━━━ RECORDS SHOWN ━━━

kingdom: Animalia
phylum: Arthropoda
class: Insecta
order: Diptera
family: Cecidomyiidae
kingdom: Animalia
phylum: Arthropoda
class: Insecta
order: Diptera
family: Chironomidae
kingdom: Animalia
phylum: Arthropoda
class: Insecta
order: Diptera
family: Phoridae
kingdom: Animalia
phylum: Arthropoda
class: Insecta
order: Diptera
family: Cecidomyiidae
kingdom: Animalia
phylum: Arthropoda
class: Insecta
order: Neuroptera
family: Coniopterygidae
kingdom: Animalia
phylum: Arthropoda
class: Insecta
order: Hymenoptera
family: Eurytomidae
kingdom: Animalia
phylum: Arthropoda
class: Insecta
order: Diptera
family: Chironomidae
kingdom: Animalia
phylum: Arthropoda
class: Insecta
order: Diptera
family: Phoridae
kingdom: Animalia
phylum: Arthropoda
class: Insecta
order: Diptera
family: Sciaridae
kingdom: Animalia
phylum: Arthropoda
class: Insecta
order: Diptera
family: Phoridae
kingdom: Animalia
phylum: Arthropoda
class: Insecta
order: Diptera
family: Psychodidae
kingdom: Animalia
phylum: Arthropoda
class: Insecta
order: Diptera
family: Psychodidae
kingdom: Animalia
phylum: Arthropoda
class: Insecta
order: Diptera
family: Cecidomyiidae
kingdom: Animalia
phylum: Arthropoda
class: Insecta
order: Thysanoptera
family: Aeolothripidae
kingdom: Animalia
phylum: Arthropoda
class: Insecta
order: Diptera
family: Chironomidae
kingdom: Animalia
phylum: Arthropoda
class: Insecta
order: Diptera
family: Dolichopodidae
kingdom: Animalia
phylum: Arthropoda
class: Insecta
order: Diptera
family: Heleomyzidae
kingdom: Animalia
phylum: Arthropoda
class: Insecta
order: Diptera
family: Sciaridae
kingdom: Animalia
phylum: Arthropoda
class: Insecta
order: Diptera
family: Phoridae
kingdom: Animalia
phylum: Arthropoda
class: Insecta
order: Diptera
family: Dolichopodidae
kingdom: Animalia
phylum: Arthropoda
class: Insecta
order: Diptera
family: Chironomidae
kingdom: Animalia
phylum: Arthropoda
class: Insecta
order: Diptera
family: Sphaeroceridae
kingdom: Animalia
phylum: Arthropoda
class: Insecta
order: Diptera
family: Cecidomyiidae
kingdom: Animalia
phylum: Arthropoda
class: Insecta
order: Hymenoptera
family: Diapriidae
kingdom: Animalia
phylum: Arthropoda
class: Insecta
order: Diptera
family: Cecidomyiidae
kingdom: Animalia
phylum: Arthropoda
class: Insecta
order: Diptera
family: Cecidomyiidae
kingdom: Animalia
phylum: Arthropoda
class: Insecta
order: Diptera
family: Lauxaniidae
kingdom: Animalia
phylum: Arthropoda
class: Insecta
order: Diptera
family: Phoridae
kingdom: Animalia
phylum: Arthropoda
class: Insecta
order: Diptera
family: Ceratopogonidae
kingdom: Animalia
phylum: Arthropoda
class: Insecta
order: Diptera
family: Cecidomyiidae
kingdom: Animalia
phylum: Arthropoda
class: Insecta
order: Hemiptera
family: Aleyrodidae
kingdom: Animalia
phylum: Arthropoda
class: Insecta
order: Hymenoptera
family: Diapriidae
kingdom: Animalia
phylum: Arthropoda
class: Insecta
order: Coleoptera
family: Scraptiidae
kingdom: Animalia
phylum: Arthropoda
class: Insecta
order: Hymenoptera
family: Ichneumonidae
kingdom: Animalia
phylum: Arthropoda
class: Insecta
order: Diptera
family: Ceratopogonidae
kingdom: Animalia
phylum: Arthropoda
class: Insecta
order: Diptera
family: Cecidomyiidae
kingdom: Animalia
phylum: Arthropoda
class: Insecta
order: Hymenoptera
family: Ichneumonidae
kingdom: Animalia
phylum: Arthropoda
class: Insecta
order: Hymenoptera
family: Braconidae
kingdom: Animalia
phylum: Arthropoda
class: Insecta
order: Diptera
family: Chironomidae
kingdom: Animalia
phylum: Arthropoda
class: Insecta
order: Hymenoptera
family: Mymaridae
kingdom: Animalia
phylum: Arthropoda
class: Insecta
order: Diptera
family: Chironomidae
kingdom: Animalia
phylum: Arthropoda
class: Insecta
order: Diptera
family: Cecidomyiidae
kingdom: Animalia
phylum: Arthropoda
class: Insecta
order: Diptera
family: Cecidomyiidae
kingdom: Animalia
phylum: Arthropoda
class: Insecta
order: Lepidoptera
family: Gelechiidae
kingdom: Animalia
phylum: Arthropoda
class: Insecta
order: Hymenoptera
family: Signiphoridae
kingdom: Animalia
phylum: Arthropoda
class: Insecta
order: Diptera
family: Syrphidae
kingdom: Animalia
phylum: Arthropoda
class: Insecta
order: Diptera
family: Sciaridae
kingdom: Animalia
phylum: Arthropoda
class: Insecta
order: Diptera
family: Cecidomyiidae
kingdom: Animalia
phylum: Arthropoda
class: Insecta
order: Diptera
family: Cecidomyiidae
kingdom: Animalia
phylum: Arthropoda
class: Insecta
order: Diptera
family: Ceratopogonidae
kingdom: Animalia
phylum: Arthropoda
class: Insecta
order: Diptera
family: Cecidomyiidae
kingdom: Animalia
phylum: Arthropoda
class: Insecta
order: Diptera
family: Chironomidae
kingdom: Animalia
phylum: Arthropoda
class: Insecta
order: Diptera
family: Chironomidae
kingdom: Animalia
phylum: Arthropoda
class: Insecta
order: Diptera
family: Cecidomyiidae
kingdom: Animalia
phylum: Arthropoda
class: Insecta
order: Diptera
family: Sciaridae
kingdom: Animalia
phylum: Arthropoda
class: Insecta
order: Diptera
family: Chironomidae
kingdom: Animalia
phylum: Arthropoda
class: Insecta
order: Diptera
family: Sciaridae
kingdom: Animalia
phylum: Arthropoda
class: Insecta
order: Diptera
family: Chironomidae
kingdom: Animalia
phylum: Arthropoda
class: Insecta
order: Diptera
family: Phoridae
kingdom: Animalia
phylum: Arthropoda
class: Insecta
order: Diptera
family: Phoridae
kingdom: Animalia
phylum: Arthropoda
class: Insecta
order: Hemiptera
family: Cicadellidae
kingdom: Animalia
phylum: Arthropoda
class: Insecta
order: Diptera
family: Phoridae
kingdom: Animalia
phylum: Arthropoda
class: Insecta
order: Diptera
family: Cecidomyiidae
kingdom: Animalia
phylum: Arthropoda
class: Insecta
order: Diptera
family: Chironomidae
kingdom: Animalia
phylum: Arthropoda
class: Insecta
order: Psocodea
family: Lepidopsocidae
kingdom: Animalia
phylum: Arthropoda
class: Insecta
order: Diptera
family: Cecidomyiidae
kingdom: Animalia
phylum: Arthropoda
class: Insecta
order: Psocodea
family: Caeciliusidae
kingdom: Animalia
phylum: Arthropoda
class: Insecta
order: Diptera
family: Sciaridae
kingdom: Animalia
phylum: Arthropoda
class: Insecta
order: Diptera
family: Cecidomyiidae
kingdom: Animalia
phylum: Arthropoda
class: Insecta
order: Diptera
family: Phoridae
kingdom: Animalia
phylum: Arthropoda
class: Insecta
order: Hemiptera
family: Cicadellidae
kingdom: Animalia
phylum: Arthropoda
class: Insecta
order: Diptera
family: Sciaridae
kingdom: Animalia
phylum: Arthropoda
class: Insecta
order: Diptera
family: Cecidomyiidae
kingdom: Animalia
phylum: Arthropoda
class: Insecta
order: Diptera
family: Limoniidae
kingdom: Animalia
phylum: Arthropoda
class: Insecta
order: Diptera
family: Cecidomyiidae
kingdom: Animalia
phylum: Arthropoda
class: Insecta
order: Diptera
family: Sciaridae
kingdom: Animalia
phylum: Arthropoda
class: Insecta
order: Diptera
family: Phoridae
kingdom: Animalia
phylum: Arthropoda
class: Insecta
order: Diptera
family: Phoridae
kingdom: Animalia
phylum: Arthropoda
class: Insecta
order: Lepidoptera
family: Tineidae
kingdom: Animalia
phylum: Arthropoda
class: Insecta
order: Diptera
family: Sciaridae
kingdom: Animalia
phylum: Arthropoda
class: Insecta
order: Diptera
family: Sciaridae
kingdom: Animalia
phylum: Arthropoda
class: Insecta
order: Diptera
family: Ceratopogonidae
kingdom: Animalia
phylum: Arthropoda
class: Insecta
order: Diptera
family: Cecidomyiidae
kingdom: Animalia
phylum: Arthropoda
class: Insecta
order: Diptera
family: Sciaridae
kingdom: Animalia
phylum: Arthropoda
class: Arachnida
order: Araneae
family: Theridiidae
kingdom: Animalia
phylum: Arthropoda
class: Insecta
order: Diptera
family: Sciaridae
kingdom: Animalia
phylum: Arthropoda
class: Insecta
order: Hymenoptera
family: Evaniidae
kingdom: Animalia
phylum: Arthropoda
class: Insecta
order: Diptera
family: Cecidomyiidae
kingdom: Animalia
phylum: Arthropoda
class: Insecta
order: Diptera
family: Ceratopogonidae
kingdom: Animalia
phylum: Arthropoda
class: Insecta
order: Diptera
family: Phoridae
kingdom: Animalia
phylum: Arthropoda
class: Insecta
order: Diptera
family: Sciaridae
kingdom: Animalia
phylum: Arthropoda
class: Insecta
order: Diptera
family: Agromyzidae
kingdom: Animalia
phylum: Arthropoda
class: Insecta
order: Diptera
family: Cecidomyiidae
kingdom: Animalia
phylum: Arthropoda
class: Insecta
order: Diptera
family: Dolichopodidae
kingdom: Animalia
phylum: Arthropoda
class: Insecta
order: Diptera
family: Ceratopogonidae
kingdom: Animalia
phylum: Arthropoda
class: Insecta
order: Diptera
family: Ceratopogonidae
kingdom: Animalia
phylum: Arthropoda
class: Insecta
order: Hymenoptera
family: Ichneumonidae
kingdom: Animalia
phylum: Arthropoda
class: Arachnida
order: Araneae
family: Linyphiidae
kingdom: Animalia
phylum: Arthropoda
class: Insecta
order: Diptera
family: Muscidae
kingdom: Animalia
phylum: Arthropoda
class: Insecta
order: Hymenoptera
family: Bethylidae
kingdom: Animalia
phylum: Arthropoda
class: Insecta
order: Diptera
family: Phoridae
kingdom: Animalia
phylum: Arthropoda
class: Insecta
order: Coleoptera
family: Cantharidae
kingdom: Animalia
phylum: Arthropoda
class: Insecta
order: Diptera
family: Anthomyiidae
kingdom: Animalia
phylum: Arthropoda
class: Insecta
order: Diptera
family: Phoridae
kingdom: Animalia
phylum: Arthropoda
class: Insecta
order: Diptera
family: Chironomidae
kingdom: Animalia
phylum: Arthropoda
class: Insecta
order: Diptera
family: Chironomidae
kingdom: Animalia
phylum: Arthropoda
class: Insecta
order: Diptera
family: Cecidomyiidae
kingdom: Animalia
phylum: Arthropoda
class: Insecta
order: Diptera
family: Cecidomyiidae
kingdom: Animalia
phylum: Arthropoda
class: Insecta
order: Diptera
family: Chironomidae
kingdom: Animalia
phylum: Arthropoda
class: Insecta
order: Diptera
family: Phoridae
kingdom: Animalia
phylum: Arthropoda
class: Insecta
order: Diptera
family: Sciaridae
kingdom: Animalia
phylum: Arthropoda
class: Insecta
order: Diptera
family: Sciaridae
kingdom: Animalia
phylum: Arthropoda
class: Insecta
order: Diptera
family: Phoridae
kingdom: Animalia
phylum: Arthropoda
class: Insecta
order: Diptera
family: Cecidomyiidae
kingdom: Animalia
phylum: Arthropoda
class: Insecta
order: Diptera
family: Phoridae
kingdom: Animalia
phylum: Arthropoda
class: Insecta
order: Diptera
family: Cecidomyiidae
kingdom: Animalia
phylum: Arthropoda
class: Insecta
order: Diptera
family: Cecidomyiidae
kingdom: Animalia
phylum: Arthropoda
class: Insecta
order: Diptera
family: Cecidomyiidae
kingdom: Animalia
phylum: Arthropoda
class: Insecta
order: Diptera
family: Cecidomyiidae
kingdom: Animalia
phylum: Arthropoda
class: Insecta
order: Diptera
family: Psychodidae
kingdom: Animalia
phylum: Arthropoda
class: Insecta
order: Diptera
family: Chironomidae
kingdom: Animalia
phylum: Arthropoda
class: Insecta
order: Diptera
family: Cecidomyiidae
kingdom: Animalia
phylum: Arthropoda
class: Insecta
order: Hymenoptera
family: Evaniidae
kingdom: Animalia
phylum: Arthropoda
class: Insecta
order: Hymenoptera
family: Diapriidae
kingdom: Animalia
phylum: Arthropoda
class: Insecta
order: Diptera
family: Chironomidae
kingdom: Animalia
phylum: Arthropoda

━━━

● DIRECTIONS FOR THIS TASK: Please pull out every line from the start of the rows up to and including the line with "order: Neuroptera", reproducing each one unchanged.

● EXERCISE RESPONSE:
kingdom: Animalia
phylum: Arthropoda
class: Insecta
order: Diptera
family: Cecidomyiidae
kingdom: Animalia
phylum: Arthropoda
class: Insecta
order: Diptera
family: Chironomidae
kingdom: Animalia
phylum: Arthropoda
class: Insecta
order: Diptera
family: Phoridae
kingdom: Animalia
phylum: Arthropoda
class: Insecta
order: Diptera
family: Cecidomyiidae
kingdom: Animalia
phylum: Arthropoda
class: Insecta
order: Neuroptera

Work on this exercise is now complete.